笠井:こどもホスピスということで、私たちは長く番組をやっているんですけど、初めての業種のゲストでいらっしゃいます。ホスピスということは、命に限りのあるお子さんのケアをされていると考えてよろしいですか。
能勢:そういうわけではなく、全てのお子様で悩んでいらっしゃる親御さんをうちの施設で受け入れてます。専門家のカウンセリング等を受けてもらったりとか、悩みを聞いたり、解消できるものは解消してもらう。うちの職員で協力させていただくことも含めてのこどもホスピスです。大人のホスピスというと、癌などで余命宣告を受けた方がいるところっていうイメージですけども、全く違いまして、明るく楽しく遊んで学んだりするような施設ですね。
笠井:対象になるお子さんとご家族は、病気だけでなく、生活困窮ですとか、そういった困りごとを持つご家庭も含め、非常に広くとらえていらっしゃるんですね。具体的にはどんなことをされてるんですか?

能勢:今現在ですと、緩和ケアではないですけども、お願いして来ていただいている医師の方とか、うちで雇用している看護師、保育士が常にいる場所ということで、普通の幼稚園には通えないお子さんでも来れようにしています。親御さんも一緒に来て、同じような思いを持ってる子がいる方と、お話ができるような場所も提供しています。親御さんの悩みもあるし、お子さんは病院の中だけでは学ぶことも出来ないし、遊ぶことも出来ない。まして病院の中だと外に出れない。

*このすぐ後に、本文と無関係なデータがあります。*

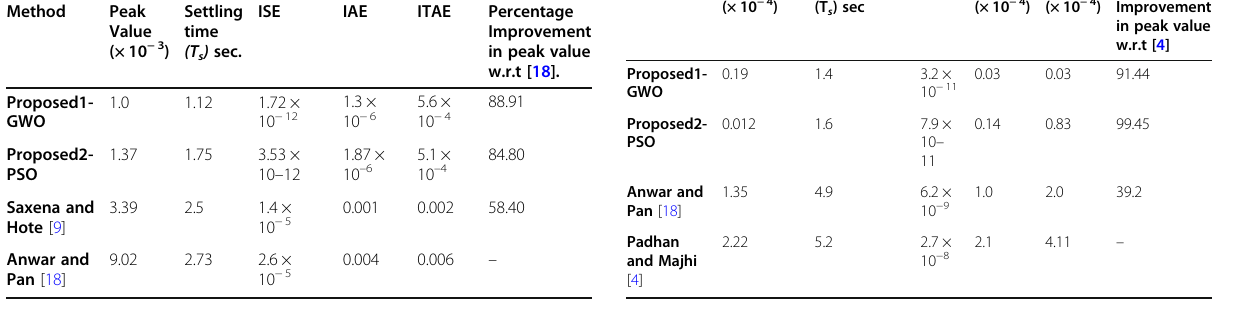
Table 1 Comparison analysis for case study 1 Method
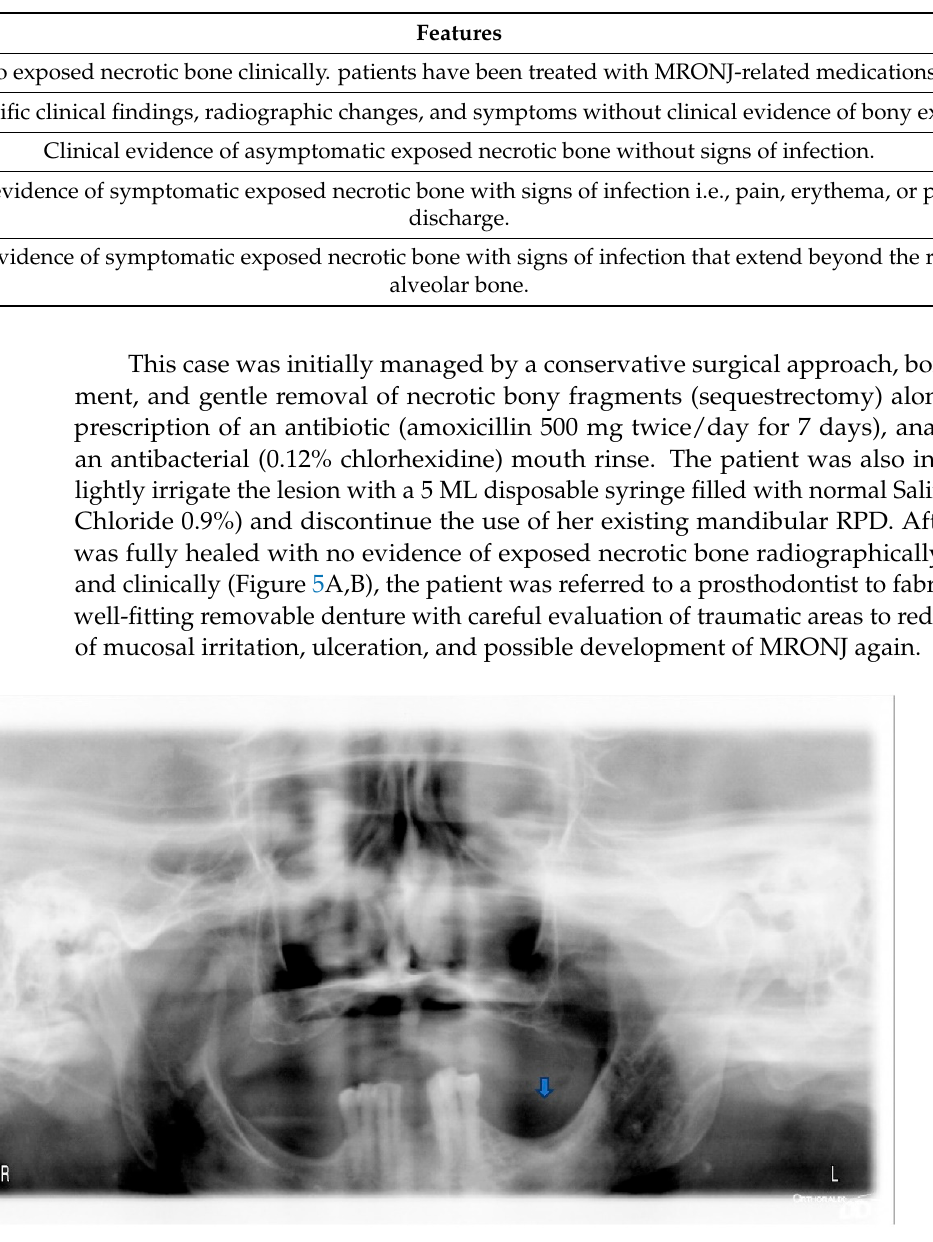
Figure 4. OPG radiograph showing complete healing with no evidence of necrotic bone on the left posterior alveolar ridge of the mandible as marked by blue arrow. R: right and L: left.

それでしたら、うちのこどもホスピスには常に保育士、看護師がついてますので、外や公園で遊んだりなどもできるし、万が一の時は近くに開業医さんがいますので、いつでも駆けつけてくれる状態にしてます。
笠井:病弱なお子さんでも利用できるということですね。場所はどこにあるんですか?
能勢:埼玉県北葛飾郡松伏町というところでやっております。
笠井:経歴を拝見すると、電気工事のお仕事をされていたんですね。そこからこのこどもホスピスへ。どういった経緯があったんですか?
能勢:僕が2014年に癌になりまして。一週間程度入院して手術したんですけども、大きな病院で、小児病棟があったんですよ。どよんとした雰囲気で、笑いもないし、通常のお子さんでしたらきゃっきゃしてるのは当たり前だと思うんですけども、全然していなくて。ちょっと疑問に思い調べたのですが、ケアをする施設が何にもないんですよね、子どもって。大人のホスピスって、海の方のあったかいところとかに緩和ケアとかをしてくれる施設がいっぱいありますけど、子どもに関してはなぜだか一個もない。国としては、子どもは宝と謳っているのに、なぜないんだろうなと思いながら、数年して、なければ自分でやってしまえばいいのかなって。電気の方は廃業して、ホスピスの方に転換していきました。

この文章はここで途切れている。